Start of SUPPLIED MATERIAL

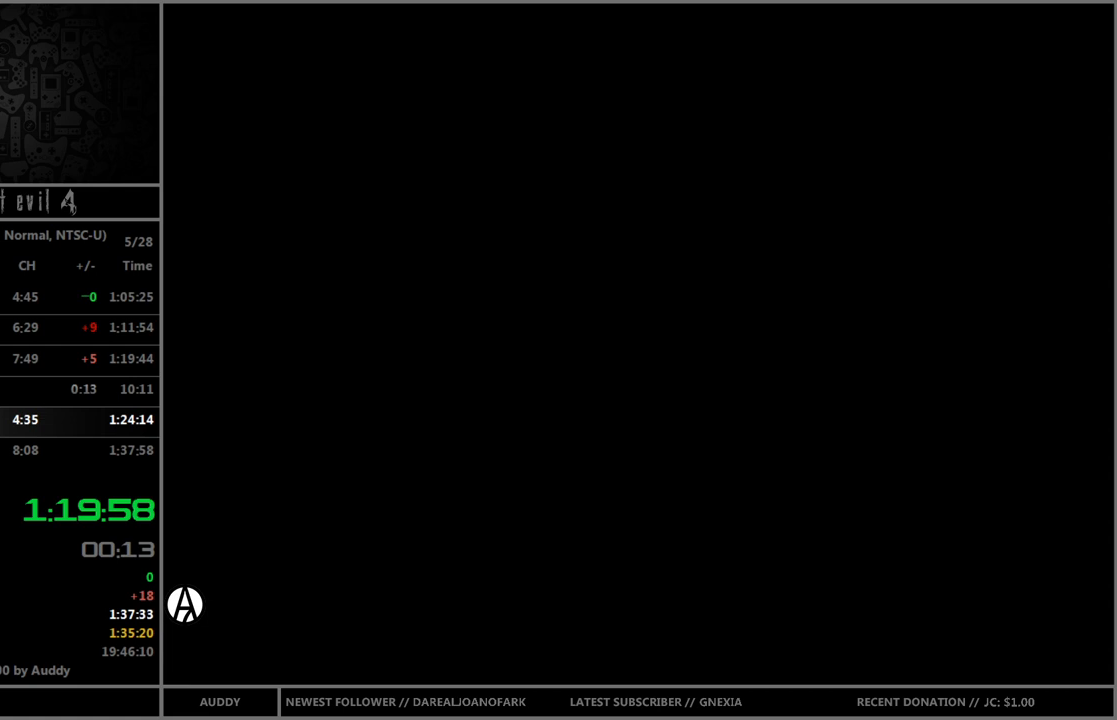
{"buttons": ["B"], "left_stick": "up", "right_stick": "center", "events": []}
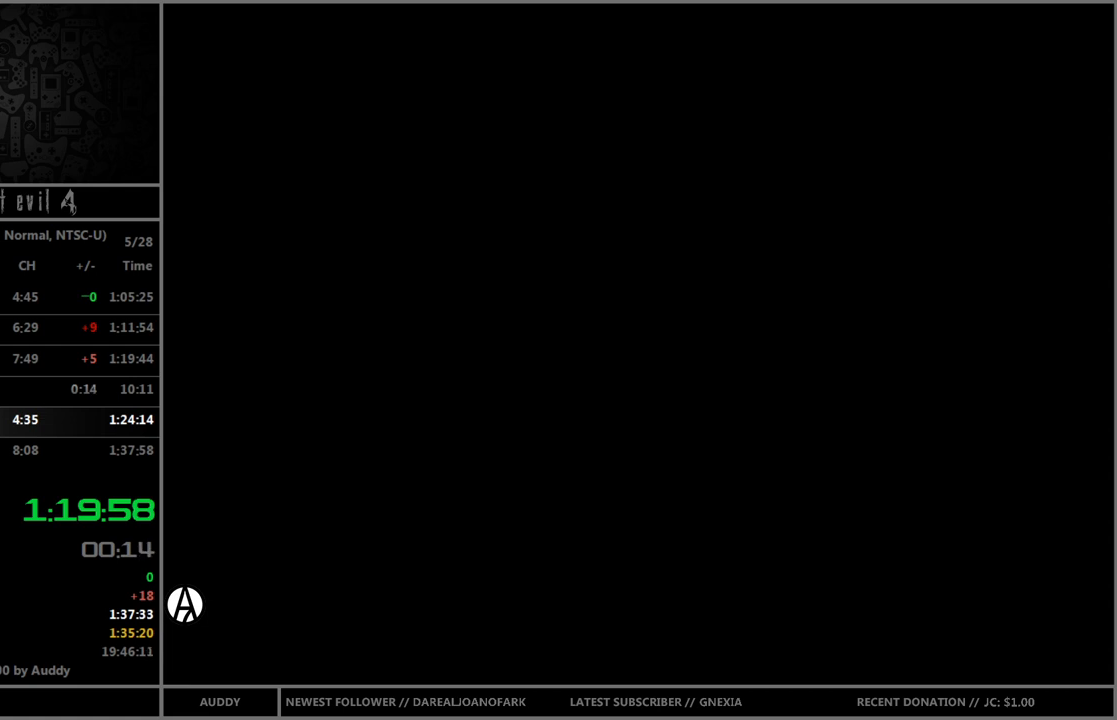
{"buttons": ["B"], "left_stick": "up", "right_stick": "center", "events": []}
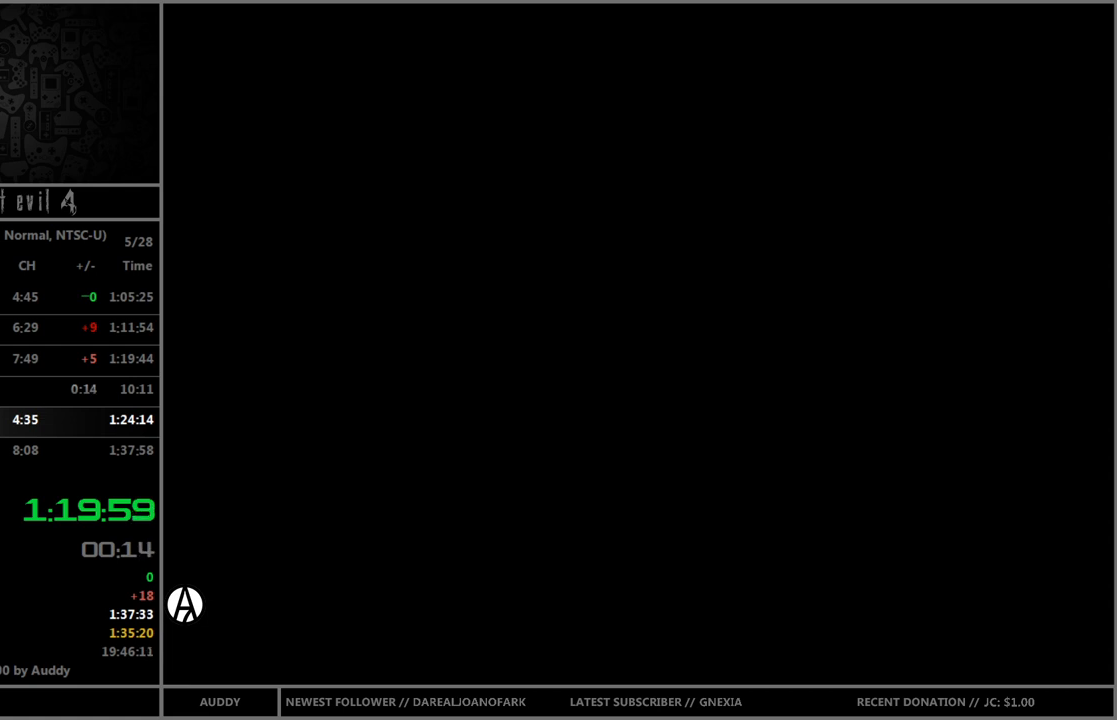
{"buttons": ["B"], "left_stick": "up", "right_stick": "center", "events": []}
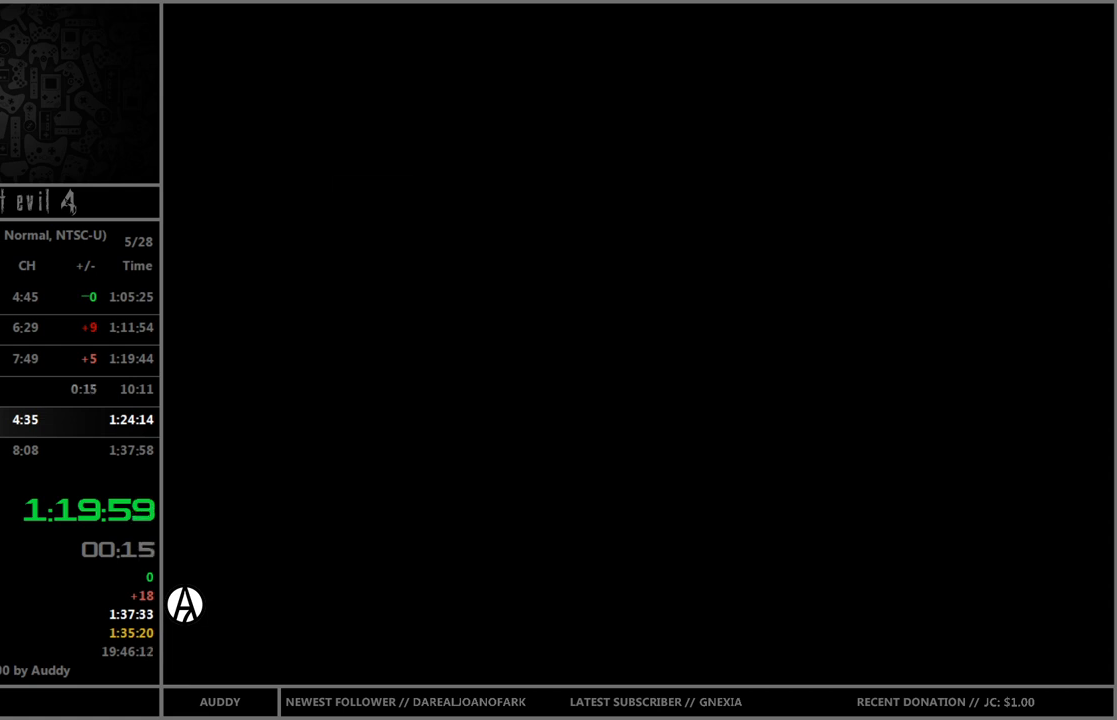
{"buttons": ["B"], "left_stick": "up", "right_stick": "center", "events": []}
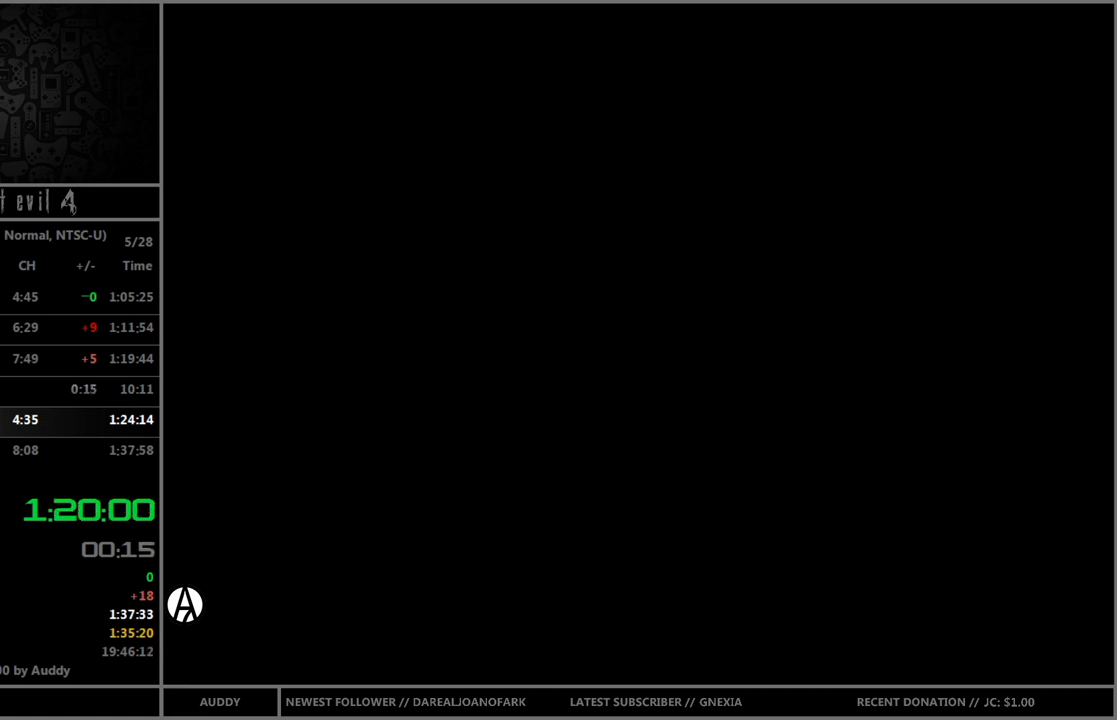
{"buttons": ["B"], "left_stick": "up", "right_stick": "center", "events": []}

End of SUPPLIED MATERIAL

- **BRIEF**: All of the listing should be transcribed exactly, but none of its images.

- **YOUR RESPONSE**:
{"buttons": ["B"], "left_stick": "up", "right_stick": "center", "events": []}
{"buttons": ["B"], "left_stick": "up", "right_stick": "center", "events": []}
{"buttons": ["B"], "left_stick": "up", "right_stick": "center", "events": []}
{"buttons": ["B"], "left_stick": "up", "right_stick": "center", "events": []}
{"buttons": ["B"], "left_stick": "up", "right_stick": "center", "events": []}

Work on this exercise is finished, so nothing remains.